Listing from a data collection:
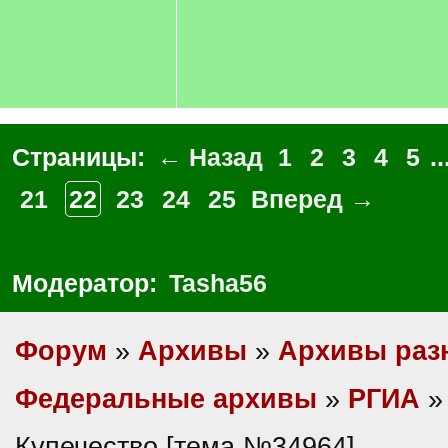
Страницы:
← Назад
1
2
3
4
5
..
21
22
23
24
25
Вперед →
Модератор:
Tasha56
Форум
»
Архивы
»
Архивы раз
Федеральные архивы
»
РГИА
»
Купечество [тема №34964]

* [Exercise details] Output every line of the listing above verbatim, leaving out the picture.

* [Problem solution]
Страницы:
← Назад
1
2
3
4
5
..
21
22
23
24
25
Вперед →
Модератор:
Tasha56
Форум
»
Архивы
»
Архивы раз
Федеральные архивы
»
РГИА
»
Купечество [тема №34964]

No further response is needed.